26 de março de 2010

O RIO DOCE

Eu o conheci na década de 40.
Fui de trem, pela primeira vez viajando sozinha, sem a companhia de meus pais, passar as férias grandes (como eram conhecidas as férias de fim de ano) em Governador Valadares, onde moravam meus primos.
Não sei se pelo fato de ter sido a primeira vez em que eu saía sozinha, sentindo-me muito independente, não sei se pelo carinho daqueles parentes, por conhecer Governador Valadares numa época em que “a escola era risonha e franca”... ou pelo Rio Doce.... Acho que talvez um somatório de todas estas coisas, faziam o meu coração bater mais forte, na expectativa de uma aventura a ser vivida, como disse, pela primeira vez ...
Nos períodos de férias, afluíam a Valadares todos os jovens que estudavam fora daquela cidade. A maior parte, nas cidades de Juiz de Fora e Belo Horizonte.
A cidade ganhava toda uma animação, uma efervescência maior, provocadas pelos jovens estudantes.

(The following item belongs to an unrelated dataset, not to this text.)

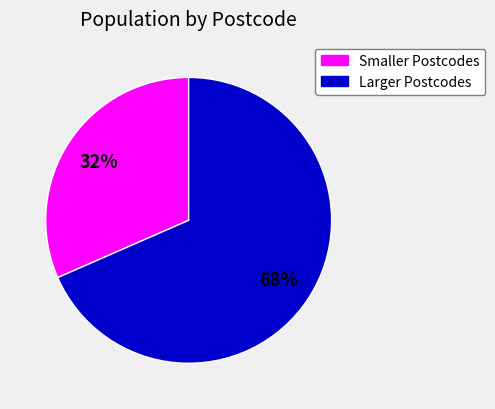

Does any single category account for the majority?

Yes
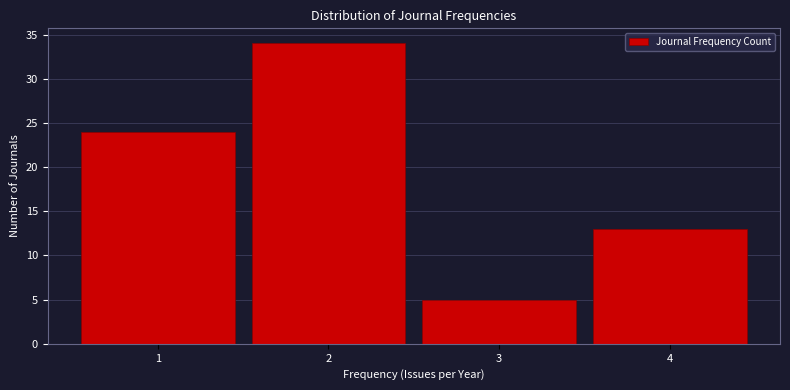

Over which range of the x-axis is the bar tallest?

1.5 to 2.5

Os clubes recreativos, entre os quais o Minas Clube e o Ilusão, ofereciam muitos atrativos, competições de jogos de vôlei, futebol, pingue-pongue...Havia os bailes domingueiros, onde cada jovem já escolhia o seu parceiro para as próximas danças...As vezes, até um namorico surgia...
Também existia uma praça de esportes, ponto de reunião da moçada, para andar de bicicleta ou simplesmente conversar.

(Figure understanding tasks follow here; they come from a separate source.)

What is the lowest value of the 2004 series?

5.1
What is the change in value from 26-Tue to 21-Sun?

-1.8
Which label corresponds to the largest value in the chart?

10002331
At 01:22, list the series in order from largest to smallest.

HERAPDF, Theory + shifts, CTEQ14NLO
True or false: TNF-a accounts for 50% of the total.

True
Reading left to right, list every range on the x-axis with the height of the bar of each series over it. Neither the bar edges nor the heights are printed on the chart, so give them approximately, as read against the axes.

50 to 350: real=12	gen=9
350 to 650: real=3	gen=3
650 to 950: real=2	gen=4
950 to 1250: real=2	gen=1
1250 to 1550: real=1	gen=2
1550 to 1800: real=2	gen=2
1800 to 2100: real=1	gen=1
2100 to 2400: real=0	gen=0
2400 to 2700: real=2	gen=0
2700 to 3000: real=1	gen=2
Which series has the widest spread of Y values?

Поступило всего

.E havia as serestas, em noite de lua cheia, à beira do rio Doce. Era maravilhoso ver a lua surgir e traçar seu caminho de prata sobre as águas tranqüilas do rio. Íamos em turmas, com violões, um repertório de músicas românticas, hoje consideradas bregas, e ali, ficávamos, vendo o rio Doce correr imponente, suas águas ainda límpidas, em direção ao mar...Cada vez mais belo, mais forte sem peias e sem prisão... Era um rio bravio, ao mesmo tempo singelo. De repente, acelerava seu ritmo, e abrupto, a gemer, a rugir, resvalava na Cachoeira da Fumaça...

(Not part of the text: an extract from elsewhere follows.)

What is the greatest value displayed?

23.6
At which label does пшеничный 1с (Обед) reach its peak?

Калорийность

Rio “é um caminho que anda”, já disse o poeta. Nascendo no município de Ressaquinha, na serra da Mantiqueira, no Estado de Minas Gerais, percorre 853 km antes de seu encontro com o oceano Atlântico, já em território capixaba, na povoação de Regência, no município de Linhares.
Neste seu percurso, banha 228 cidades nos dois Estados: de Minas Gerais e Espírito Santo. Teve importância decisiva na conquista destes dois Estados, pelos europeus.
No século 18, por ele penetraram os sertanistas e exploradores, como Borba Gato. Já no século 19, foi a vez dos pesquisadores.
No século 20, o seu vale foi rasgado pela Estrada de Ferro Vitória a Minas que impulsionou o crescimento das diversas regiões localizadas às suas margens. O rio Doce passava com pressa rumo ao seu destino.
Eu refiz por uns quatro anos, esta jornada em busca de Governador Valadares, da Praça de Esportes, do rio Doce...
A vida me levou por caminhos outros, e perdi o rio Doce de vista.
Quando cursava Geografia, na UFES, fomos com um professor conhecer a sua foz, em Regência. Era um belo espetáculo ver suas águas encontrando-se, finalmente, com o oceano, seu destino final.
Muitos anos depois, mas muitos mesmo, voltei a Governador Valadares. Naquele período já havia uma linha de ônibus para lá. E qual não foi o meu choque, quando vi o rio Doce, em determinados trechos, quase seco! Apenas um manilhamento conduzia um filete daquele que foi um rio tão largo, tão imponente! Em cima dele, construíram um arremedo de estrada e pasma, vi o nosso ônibus atravessar para o outro lado do rio...
Meu coração doeu. Das suas margens, desaparecera toda a mata ciliar, que protegia o rio do assoreamento... A mão do homem havia interferido para tirar a proteção que impedia o desmoronamento de suas barrancas... Andaram ali, sem leis, dissolutos, o fogo e a serra elétrica tombando as árvores, deixando ruínas por todos os lados.
Em outros trechos, o rio aparecia, com um pouco mais de água, deixando ver bancos de areia, verdadeiras ilhas salpicadas em seu leito...
Nunca mais voltei a Valadares. Não mais avistei o rio Doce. Não sei o que tem sido feito para a recuperação daquele que foi um rio tão bonito e importante para a economia das cidades por ele percorridas.
Aqui, porém, rendo minha homenagem ao rio Doce e deixo e minha enorme saudade àquele que encantou a fase mais bonita de minha vida, a adolescência.